Start of Block

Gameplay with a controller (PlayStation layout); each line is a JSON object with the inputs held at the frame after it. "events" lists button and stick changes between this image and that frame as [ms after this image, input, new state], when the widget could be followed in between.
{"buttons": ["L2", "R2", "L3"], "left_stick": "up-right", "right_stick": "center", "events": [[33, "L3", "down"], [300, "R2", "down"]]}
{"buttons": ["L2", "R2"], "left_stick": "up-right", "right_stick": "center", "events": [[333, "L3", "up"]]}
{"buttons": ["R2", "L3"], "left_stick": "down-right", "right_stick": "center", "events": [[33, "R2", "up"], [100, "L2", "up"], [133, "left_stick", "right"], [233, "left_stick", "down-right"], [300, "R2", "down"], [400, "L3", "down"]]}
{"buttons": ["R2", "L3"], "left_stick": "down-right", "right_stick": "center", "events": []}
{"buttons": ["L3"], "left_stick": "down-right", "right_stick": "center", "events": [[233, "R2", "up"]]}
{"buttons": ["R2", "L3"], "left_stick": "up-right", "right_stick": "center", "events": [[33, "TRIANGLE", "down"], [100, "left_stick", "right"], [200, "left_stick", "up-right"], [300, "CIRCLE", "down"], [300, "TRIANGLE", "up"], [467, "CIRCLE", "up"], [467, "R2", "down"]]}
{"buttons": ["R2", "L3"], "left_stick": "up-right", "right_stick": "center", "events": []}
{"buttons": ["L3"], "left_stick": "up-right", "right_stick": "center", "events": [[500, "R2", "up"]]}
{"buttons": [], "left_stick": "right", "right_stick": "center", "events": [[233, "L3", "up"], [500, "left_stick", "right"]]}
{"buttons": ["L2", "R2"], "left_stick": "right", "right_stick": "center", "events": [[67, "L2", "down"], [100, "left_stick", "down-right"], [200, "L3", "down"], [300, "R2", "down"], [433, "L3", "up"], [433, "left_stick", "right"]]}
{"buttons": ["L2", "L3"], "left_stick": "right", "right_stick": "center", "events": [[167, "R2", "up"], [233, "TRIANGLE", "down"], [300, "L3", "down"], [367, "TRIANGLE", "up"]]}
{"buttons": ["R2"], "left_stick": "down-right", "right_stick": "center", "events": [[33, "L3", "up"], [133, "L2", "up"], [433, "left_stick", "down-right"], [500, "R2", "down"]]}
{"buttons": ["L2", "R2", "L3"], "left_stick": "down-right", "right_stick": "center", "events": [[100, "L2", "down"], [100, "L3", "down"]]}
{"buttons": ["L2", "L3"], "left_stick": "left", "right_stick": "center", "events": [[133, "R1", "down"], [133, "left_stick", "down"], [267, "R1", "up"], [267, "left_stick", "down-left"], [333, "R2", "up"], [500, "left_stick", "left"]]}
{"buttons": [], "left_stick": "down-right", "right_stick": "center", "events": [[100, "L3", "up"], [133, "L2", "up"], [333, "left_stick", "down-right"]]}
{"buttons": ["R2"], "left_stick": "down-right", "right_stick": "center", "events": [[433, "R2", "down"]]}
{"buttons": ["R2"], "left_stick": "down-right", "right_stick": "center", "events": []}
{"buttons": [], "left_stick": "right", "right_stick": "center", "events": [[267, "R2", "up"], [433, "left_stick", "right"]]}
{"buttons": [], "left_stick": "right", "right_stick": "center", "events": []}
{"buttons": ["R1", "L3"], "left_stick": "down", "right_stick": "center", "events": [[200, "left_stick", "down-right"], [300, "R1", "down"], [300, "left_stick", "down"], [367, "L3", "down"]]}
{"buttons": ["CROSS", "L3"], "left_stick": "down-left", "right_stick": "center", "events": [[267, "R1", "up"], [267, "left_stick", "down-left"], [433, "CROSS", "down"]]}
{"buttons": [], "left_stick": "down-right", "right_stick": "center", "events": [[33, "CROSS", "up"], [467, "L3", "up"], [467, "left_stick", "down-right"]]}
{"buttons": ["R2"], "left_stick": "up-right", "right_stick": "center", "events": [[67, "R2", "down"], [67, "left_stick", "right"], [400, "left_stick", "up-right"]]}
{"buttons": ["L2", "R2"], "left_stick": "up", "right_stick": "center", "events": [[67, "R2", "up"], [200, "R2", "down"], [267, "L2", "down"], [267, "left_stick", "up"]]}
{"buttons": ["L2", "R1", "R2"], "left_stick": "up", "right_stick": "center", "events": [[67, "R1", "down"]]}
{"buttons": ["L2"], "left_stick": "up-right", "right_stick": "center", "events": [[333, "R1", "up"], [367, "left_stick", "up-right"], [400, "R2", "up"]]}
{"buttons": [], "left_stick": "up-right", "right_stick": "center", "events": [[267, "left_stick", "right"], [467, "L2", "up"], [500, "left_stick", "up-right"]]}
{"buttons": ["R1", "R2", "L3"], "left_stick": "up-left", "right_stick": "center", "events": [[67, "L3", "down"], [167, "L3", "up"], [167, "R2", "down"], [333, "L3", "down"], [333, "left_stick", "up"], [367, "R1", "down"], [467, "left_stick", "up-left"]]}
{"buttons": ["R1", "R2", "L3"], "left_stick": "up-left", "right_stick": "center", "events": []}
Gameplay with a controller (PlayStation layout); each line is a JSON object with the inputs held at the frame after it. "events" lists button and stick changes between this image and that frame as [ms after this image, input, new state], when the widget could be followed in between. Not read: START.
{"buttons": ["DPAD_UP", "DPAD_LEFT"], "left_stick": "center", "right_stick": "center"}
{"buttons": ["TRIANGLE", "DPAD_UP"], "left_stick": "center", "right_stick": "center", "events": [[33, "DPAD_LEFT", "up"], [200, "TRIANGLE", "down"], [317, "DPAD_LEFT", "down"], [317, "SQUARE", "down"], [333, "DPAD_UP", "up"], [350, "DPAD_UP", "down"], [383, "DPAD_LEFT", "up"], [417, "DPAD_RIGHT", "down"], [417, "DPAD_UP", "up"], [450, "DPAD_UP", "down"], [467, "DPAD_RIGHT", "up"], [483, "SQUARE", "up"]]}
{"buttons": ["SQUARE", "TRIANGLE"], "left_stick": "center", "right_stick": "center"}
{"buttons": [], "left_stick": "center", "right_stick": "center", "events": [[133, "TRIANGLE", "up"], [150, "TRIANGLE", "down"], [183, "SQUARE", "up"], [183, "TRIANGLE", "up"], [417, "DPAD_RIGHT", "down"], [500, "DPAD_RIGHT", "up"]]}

End of Block

- [Exercise] All records shown above are to be reproduced without any alteration.

- [Exercise response]
Gameplay with a controller (PlayStation layout); each line is a JSON object with the inputs held at the frame after it. "events" lists button and stick changes between this image and that frame as [ms after this image, input, new state], when the widget could be followed in between.
{"buttons": ["L2", "R2", "L3"], "left_stick": "up-right", "right_stick": "center", "events": [[33, "L3", "down"], [300, "R2", "down"]]}
{"buttons": ["L2", "R2"], "left_stick": "up-right", "right_stick": "center", "events": [[333, "L3", "up"]]}
{"buttons": ["R2", "L3"], "left_stick": "down-right", "right_stick": "center", "events": [[33, "R2", "up"], [100, "L2", "up"], [133, "left_stick", "right"], [233, "left_stick", "down-right"], [300, "R2", "down"], [400, "L3", "down"]]}
{"buttons": ["R2", "L3"], "left_stick": "down-right", "right_stick": "center", "events": []}
{"buttons": ["L3"], "left_stick": "down-right", "right_stick": "center", "events": [[233, "R2", "up"]]}
{"buttons": ["R2", "L3"], "left_stick": "up-right", "right_stick": "center", "events": [[33, "TRIANGLE", "down"], [100, "left_stick", "right"], [200, "left_stick", "up-right"], [300, "CIRCLE", "down"], [300, "TRIANGLE", "up"], [467, "CIRCLE", "up"], [467, "R2", "down"]]}
{"buttons": ["R2", "L3"], "left_stick": "up-right", "right_stick": "center", "events": []}
{"buttons": ["L3"], "left_stick": "up-right", "right_stick": "center", "events": [[500, "R2", "up"]]}
{"buttons": [], "left_stick": "right", "right_stick": "center", "events": [[233, "L3", "up"], [500, "left_stick", "right"]]}
{"buttons": ["L2", "R2"], "left_stick": "right", "right_stick": "center", "events": [[67, "L2", "down"], [100, "left_stick", "down-right"], [200, "L3", "down"], [300, "R2", "down"], [433, "L3", "up"], [433, "left_stick", "right"]]}
{"buttons": ["L2", "L3"], "left_stick": "right", "right_stick": "center", "events": [[167, "R2", "up"], [233, "TRIANGLE", "down"], [300, "L3", "down"], [367, "TRIANGLE", "up"]]}
{"buttons": ["R2"], "left_stick": "down-right", "right_stick": "center", "events": [[33, "L3", "up"], [133, "L2", "up"], [433, "left_stick", "down-right"], [500, "R2", "down"]]}
{"buttons": ["L2", "R2", "L3"], "left_stick": "down-right", "right_stick": "center", "events": [[100, "L2", "down"], [100, "L3", "down"]]}
{"buttons": ["L2", "L3"], "left_stick": "left", "right_stick": "center", "events": [[133, "R1", "down"], [133, "left_stick", "down"], [267, "R1", "up"], [267, "left_stick", "down-left"], [333, "R2", "up"], [500, "left_stick", "left"]]}
{"buttons": [], "left_stick": "down-right", "right_stick": "center", "events": [[100, "L3", "up"], [133, "L2", "up"], [333, "left_stick", "down-right"]]}
{"buttons": ["R2"], "left_stick": "down-right", "right_stick": "center", "events": [[433, "R2", "down"]]}
{"buttons": ["R2"], "left_stick": "down-right", "right_stick": "center", "events": []}
{"buttons": [], "left_stick": "right", "right_stick": "center", "events": [[267, "R2", "up"], [433, "left_stick", "right"]]}
{"buttons": [], "left_stick": "right", "right_stick": "center", "events": []}
{"buttons": ["R1", "L3"], "left_stick": "down", "right_stick": "center", "events": [[200, "left_stick", "down-right"], [300, "R1", "down"], [300, "left_stick", "down"], [367, "L3", "down"]]}
{"buttons": ["CROSS", "L3"], "left_stick": "down-left", "right_stick": "center", "events": [[267, "R1", "up"], [267, "left_stick", "down-left"], [433, "CROSS", "down"]]}
{"buttons": [], "left_stick": "down-right", "right_stick": "center", "events": [[33, "CROSS", "up"], [467, "L3", "up"], [467, "left_stick", "down-right"]]}
{"buttons": ["R2"], "left_stick": "up-right", "right_stick": "center", "events": [[67, "R2", "down"], [67, "left_stick", "right"], [400, "left_stick", "up-right"]]}
{"buttons": ["L2", "R2"], "left_stick": "up", "right_stick": "center", "events": [[67, "R2", "up"], [200, "R2", "down"], [267, "L2", "down"], [267, "left_stick", "up"]]}
{"buttons": ["L2", "R1", "R2"], "left_stick": "up", "right_stick": "center", "events": [[67, "R1", "down"]]}
{"buttons": ["L2"], "left_stick": "up-right", "right_stick": "center", "events": [[333, "R1", "up"], [367, "left_stick", "up-right"], [400, "R2", "up"]]}
{"buttons": [], "left_stick": "up-right", "right_stick": "center", "events": [[267, "left_stick", "right"], [467, "L2", "up"], [500, "left_stick", "up-right"]]}
{"buttons": ["R1", "R2", "L3"], "left_stick": "up-left", "right_stick": "center", "events": [[67, "L3", "down"], [167, "L3", "up"], [167, "R2", "down"], [333, "L3", "down"], [333, "left_stick", "up"], [367, "R1", "down"], [467, "left_stick", "up-left"]]}
{"buttons": ["R1", "R2", "L3"], "left_stick": "up-left", "right_stick": "center", "events": []}
Gameplay with a controller (PlayStation layout); each line is a JSON object with the inputs held at the frame after it. "events" lists button and stick changes between this image and that frame as [ms after this image, input, new state], when the widget could be followed in between. Not read: START.
{"buttons": ["DPAD_UP", "DPAD_LEFT"], "left_stick": "center", "right_stick": "center"}
{"buttons": ["TRIANGLE", "DPAD_UP"], "left_stick": "center", "right_stick": "center", "events": [[33, "DPAD_LEFT", "up"], [200, "TRIANGLE", "down"], [317, "DPAD_LEFT", "down"], [317, "SQUARE", "down"], [333, "DPAD_UP", "up"], [350, "DPAD_UP", "down"], [383, "DPAD_LEFT", "up"], [417, "DPAD_RIGHT", "down"], [417, "DPAD_UP", "up"], [450, "DPAD_UP", "down"], [467, "DPAD_RIGHT", "up"], [483, "SQUARE", "up"]]}
{"buttons": ["SQUARE", "TRIANGLE"], "left_stick": "center", "right_stick": "center"}
{"buttons": [], "left_stick": "center", "right_stick": "center", "events": [[133, "TRIANGLE", "up"], [150, "TRIANGLE", "down"], [183, "SQUARE", "up"], [183, "TRIANGLE", "up"], [417, "DPAD_RIGHT", "down"], [500, "DPAD_RIGHT", "up"]]}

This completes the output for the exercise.